Set environment variable:
```bash
DISABLE_RAG=true
```

This will:
- ✅ Tax calculations work
- ❌ Tax optimization unavailable
- ❌ Q&A unavailable

### Logs Show "Model cached successfully" but RAG Still Fails

Check if PDF files are present:
```bash
# In Space logs, look for:
[WARN] No PDFs found under data. RAG disabled.
```

**Solution:** Ensure `data/` folder contains PDF files and is committed to git.
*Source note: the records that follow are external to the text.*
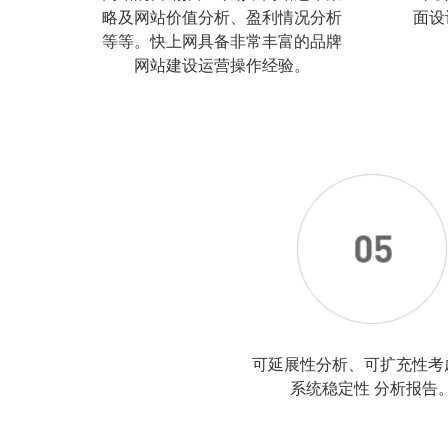
略及网站价值分析、盈利情况分析
面设
等等。快上网具备非常丰富的品牌
网站建设运营操作经验。
可延展性分析、可扩充性考
系统稳定性 分析报告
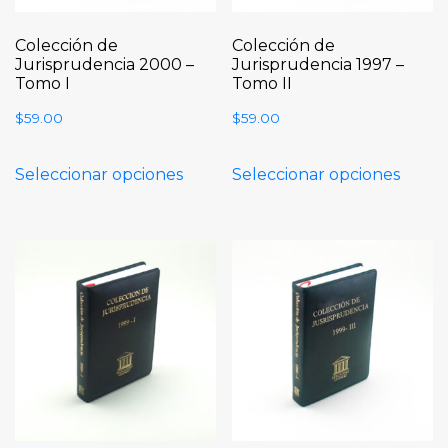
Colección de
Colección de
Jurisprudencia 2000 –
Jurisprudencia 1997 –
Tomo I
Tomo II
$
59.00
$
59.00
Seleccionar opciones
Seleccionar opciones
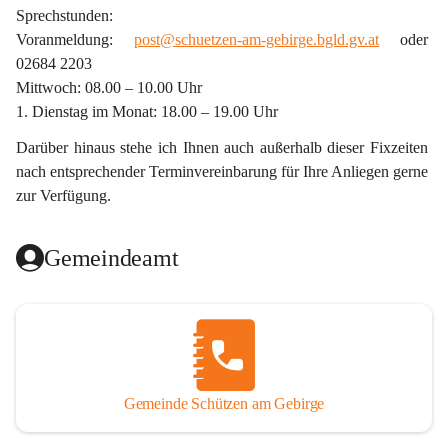
Sprechstunden:
Voranmeldung: 
post@schuetzen-am-gebirge.bgld.gv.at
 oder 
02684 2203
Mittwoch: 08.00 – 10.00 Uhr
1. Dienstag im Monat: 18.00 – 19.00 Uhr
Darüber hinaus stehe ich Ihnen auch außerhalb dieser Fixzeiten 
nach entsprechender Terminvereinbarung für Ihre Anliegen gerne 
zur Verfügung.
Gemeindeamt
Gemeinde Schützen am Gebirge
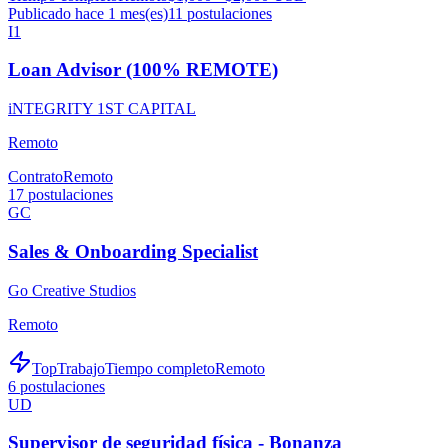
Publicado hace 1 mes(es)
11
postulaciones
I1
Loan Advisor (100% REMOTE)
iNTEGRITY 1ST CAPITAL
Remoto
Contrato
Remoto
17
postulaciones
GC
Sales & Onboarding Specialist
Go Creative Studios
Remoto
TopTrabajo
Tiempo completo
Remoto
6
postulaciones
UD
Supervisor de seguridad física - Bonanza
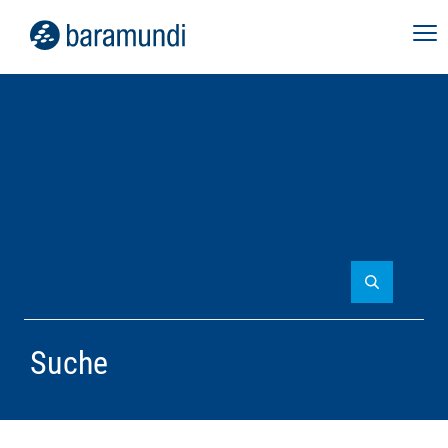
Suche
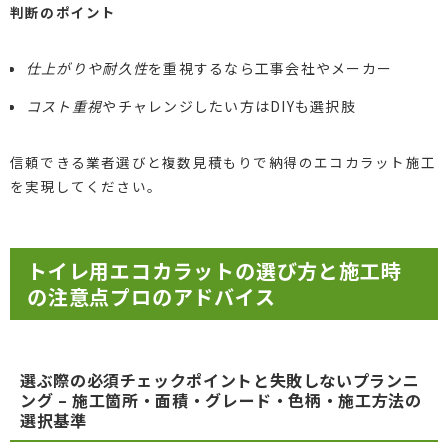
判断のポイント
仕上がりや耐久性
を重視するなら工事会社やメーカー
コスト重視
やチャレンジしたい方はDIYも選択肢
信頼できる業者選びと複数見積もりで納得のエコカラット施工
を実現してください。
トイレ用エコカラットの選び方と施工時
の注意点プロのアドバイス
選ぶ際の必須チェックポイントと失敗しないプランニ
ング – 施工箇所・面積・グレード・色柄・施工方法の
選択基準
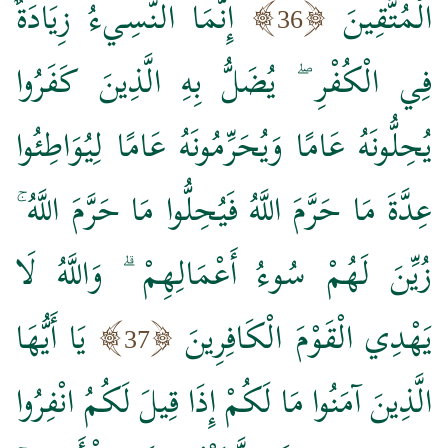
الْمُتَّقِينَ
إِنَّمَا النَّسِيءُ زِيَادَةٌ
36
فِي الْكُفْرِ ۖ يُضَلُّ بِهِ الَّذِينَ كَفَرُوا
يُحِلُّونَهُ عَامًا وَيُحَرِّمُونَهُ عَامًا لِيُوَاطِئُوا
عِدَّةَ مَا حَرَّمَ اللَّهُ فَيُحِلُّوا مَا حَرَّمَ اللَّهُ ۚ
زُيِّنَ لَهُمْ سُوءُ أَعْمَالِهِمْ ۗ وَاللَّهُ لَا
يَهْدِي الْقَوْمَ الْكَافِرِينَ
يَا أَيُّهَا
37
الَّذِينَ آمَنُوا مَا لَكُمْ إِذَا قِيلَ لَكُمُ انْفِرُوا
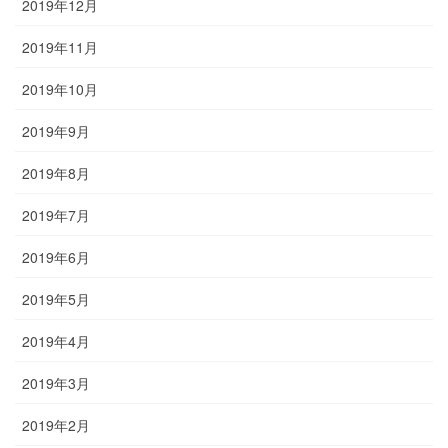
2019年12月
2019年11月
2019年10月
2019年9月
2019年8月
2019年7月
2019年6月
2019年5月
2019年4月
2019年3月
2019年2月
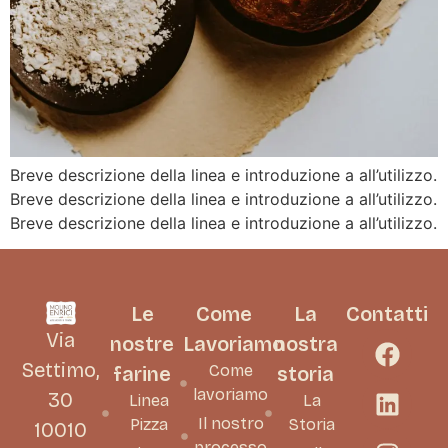
Breve descrizione della linea e introduzione a all’utilizzo.
Breve descrizione della linea e introduzione a all’utilizzo.
Breve descrizione della linea e introduzione a all’utilizzo.
Le
Come
La
Contatti
Via
nostre
Lavoriamo
nostra
Settimo,
Come
farine
storia
lavoriamo
30
Linea
La
Il nostro
Pizza
Storia
10010
processo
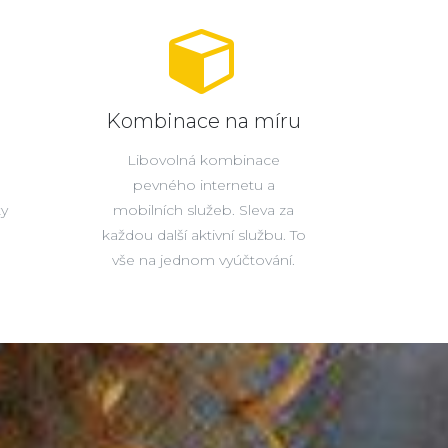
Kombinace na míru
Libovolná kombinace
pevného internetu a
ty
mobilních služeb. Sleva za
každou další aktivní službu. To
vše na jednom vyúčtování.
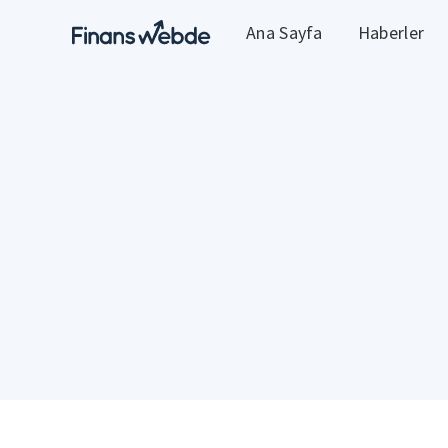
Ana Sayfa
Haberler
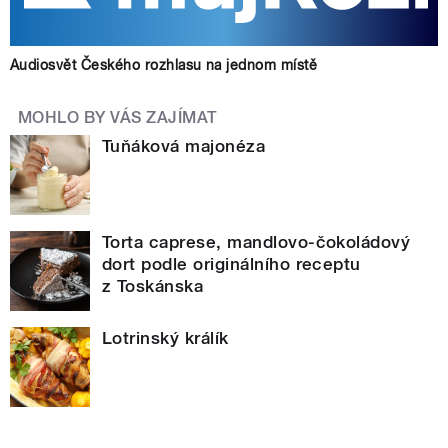
Audiosvět Českého rozhlasu na jednom místě
MOHLO BY VÁS ZAJÍMAT
Tuňáková majonéza
Torta caprese, mandlovo-čokoládový
dort podle originálního receptu
z Toskánska
Lotrinský králík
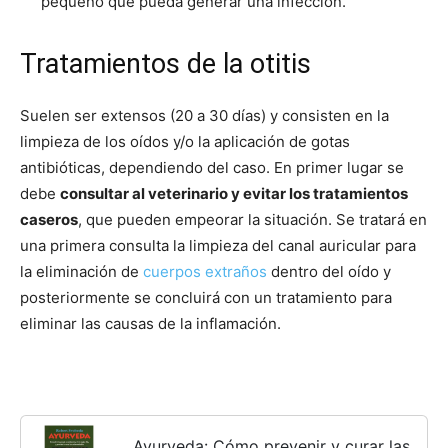
pequeño que pueda generar una infección.
Tratamientos de la otitis
Suelen ser extensos (20 a 30 días) y consisten en la
limpieza de los oídos y/o la aplicación de gotas
antibióticas, dependiendo del caso. En primer lugar se
debe
consultar al veterinario y evitar los tratamientos
caseros
, que pueden empeorar la situación. Se tratará en
una primera consulta la limpieza del canal auricular para
la eliminación de
cuerpos extraños
dentro del oído y
posteriormente se concluirá con un tratamiento para
eliminar las causas de la inflamación.
Ayurveda: Cómo prevenir y curar las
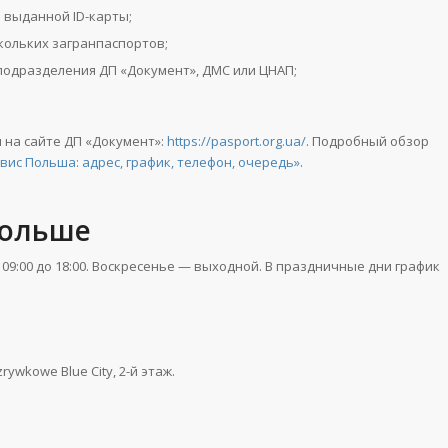
 выданной ID-карты;
кольких загранпаспортов;
подразделения ДП «Документ», ДМС или ЦНАП;
 на сайте ДП «Документ»:
https://pasport.org.ua/
. Подробный обзор
ис Польша: адрес, график, телефон, очередь»
.
Польше
09:00 до 18:00. Воскресенье — выходной. В праздничные дни график
rywkowe Blue City, 2-й этаж.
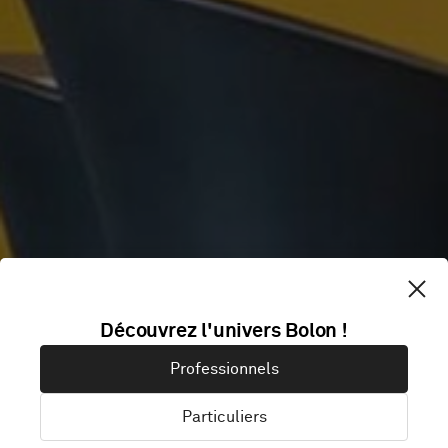
CABINET
Découvrez l'univers Bolon !
Professionnels
MOITEAUX
Particuliers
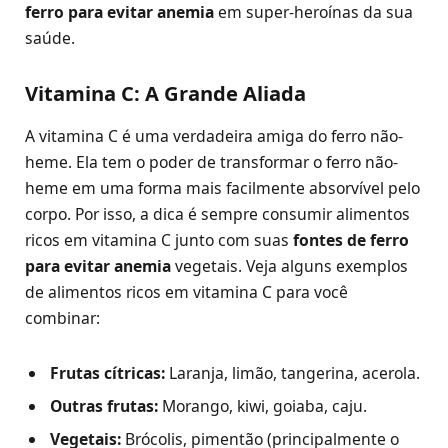
ferro para evitar anemia
em super-heroínas da sua
saúde.
Vitamina C: A Grande Aliada
A vitamina C é uma verdadeira amiga do ferro não-
heme. Ela tem o poder de transformar o ferro não-
heme em uma forma mais facilmente absorvível pelo
corpo. Por isso, a dica é sempre consumir alimentos
ricos em vitamina C junto com suas
fontes de ferro
para evitar anemia
vegetais. Veja alguns exemplos
de alimentos ricos em vitamina C para você
combinar:
Frutas cítricas:
Laranja, limão, tangerina, acerola.
Outras frutas:
Morango, kiwi, goiaba, caju.
Vegetais:
Brócolis, pimentão (principalmente o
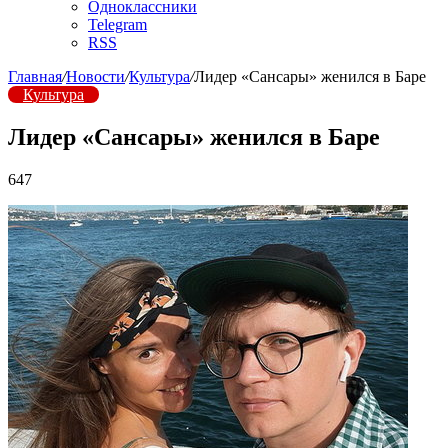
Одноклассники
Telegram
RSS
Главная
/
Новости
/
Культура
/
Лидер «Сансары» женился в Баре
Культура
Лидер «Сансары» женился в Баре
647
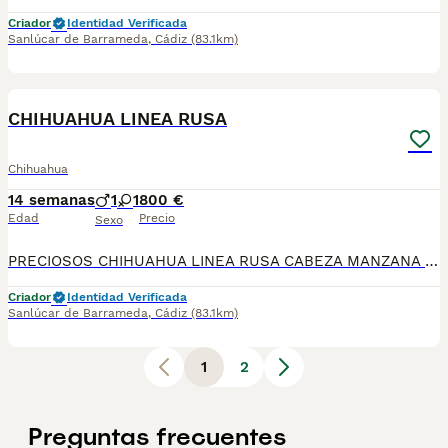
Criador
Identidad Verificada
Sanlúcar de Barrameda
,
Cádiz
(83.1km)
1
1
CHIHUAHUA LINEA RUSA
Chihuahua
14 semanas
1
1
800 €
Edad
Precio
Sexo
PRECIOSOS CHIHUAHUA LINEA RUSA CABEZA MANZANA LISTOS PARA SU NUEVO HOGAR SE ENTREGAN VACUNADO DESPARACITADO, CON CONTRATO,CRIADOS EN UN AMBIEMTE FAMILIAR SUPER CARIÑOSOS Y JUGUETONES, QUIERES UN AMIGO? LLAMANOS 624 08 20 74😊 ENVIAMOS A TODA ESPAÑA🇪🇦
Criador
Identidad Verificada
Sanlúcar de Barrameda
,
Cádiz
(83.1km)
1
2
Preguntas frecuentes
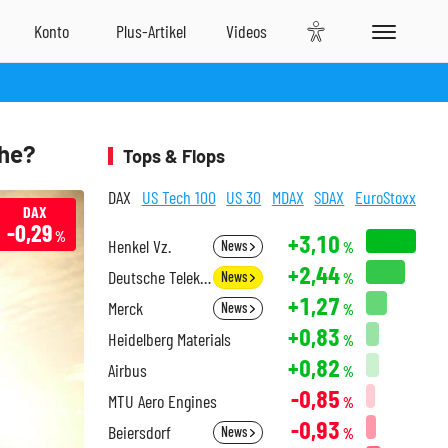
che?
Tops & Flops
DAX
US Tech 100
US 30
MDAX
SDAX
EuroStoxx
DAX
-0,29
%
+3,10
Henkel Vz.
News
%
+2,44
Deutsche Telekom
News
%
+1,27
Merck
News
%
+0,83
Heidelberg Materials
%
+0,82
Airbus
%
-0,85
MTU Aero Engines
%
-0,93
Beiersdorf
News
%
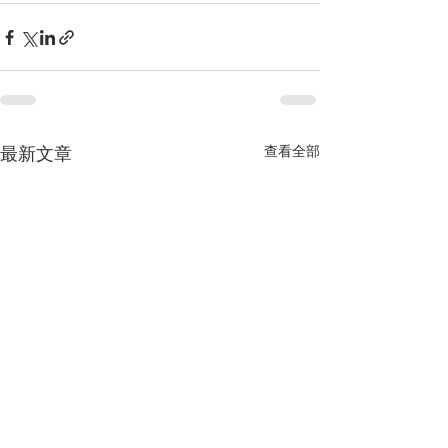
最新文章
查看全部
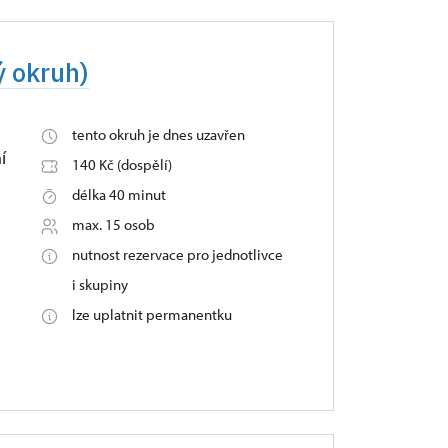
ý okruh)
tento okruh je dnes uzavřen
í
140 Kč (dospělí)
délka 40 minut
max. 15 osob
nutnost rezervace pro jednotlivce
i skupiny
lze uplatnit permanentku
## Performance Optimization

### Cold Start
- First request after deployment: ~10-30 seconds
- Subsequent requests: ~1-3 seconds

### Persistent Storage
For production, consider:
- Hugging Face Spaces Pro (persistent storage)
- External vector database (Pinecone, Weaviate)
- Pre-built vector store in Docker image

## Integration with Backend

Once deployed, update your backend `.env`:

```bash
# Replace with your actual Space URL
KAANTA_AI_BASE_URL=https://YOUR-USERNAME-aiml111.hf.space
```

Test from backend:
```bash
curl -X POST http://localhost:5000/api/tax/optimize \
  -H "Authorization: Bearer YOUR_JWT_TOKEN" \
  -H "Content-Type: application/json" \
  -d '{"tax_year": 2025}'
```

## Expected Results After Fix

### ✅ What Should Work
- [x] Service starts without errors
- [x] Embedding model loads successfully
- [x] RAG pipeline initializes
- [x] Tax Optimizer available
- [x] `/v1/optimize` endpoint works
- [x] `/v1/query` endpoint works
- [x] Transaction classification with LLM
- [x] Tax strategy extraction from PDFs

### ❌ What Won't Work (If RAG Disabled)
- [ ] Tax optimization recommendations
- [ ] Q&A from tax documents
- [ ] LLM-based transaction classification

## Next Steps

1. **Push the updated Dockerfile** to Hugging Face
2. **Wait for build to complete** (~5-10 minutes)
3. **Check logs** for "Model cached successfully"
4. **Test endpoints** using curl commands above
5. **Update backend** with Space URL
6. **Test end-to-end** from your frontend

## Support

If issues persist after following this guide:

1. **Check Space Logs**: Settings → Logs
2. **Factory Reboot**: Settings → Factory Reboot
3. **Verify Environment Variables**: Settings → Variables and secrets
4. **Test Locally First**: Run with same Dockerfile locally
5. **Check PDF Files**: Ensure `data/` folder has PDFs

## Alternative: Use Hugging Face Inference API

If Docker build continues to fail, consider using Hugging Face Inference API for embeddings:

```python
# In orchestrator.py
from langchain_huggingface import HuggingFaceEndpoint

# Instead of local model, use API
embedding_model = HuggingFaceEndpoint(
    repo_id="sentence-transformers/all-MiniLM-L6-v2",
    huggingfacehub_api_token=os.getenv("HF_TOKEN")
)
```

This requires `HF_TOKEN` environment variable but avoids local model storage.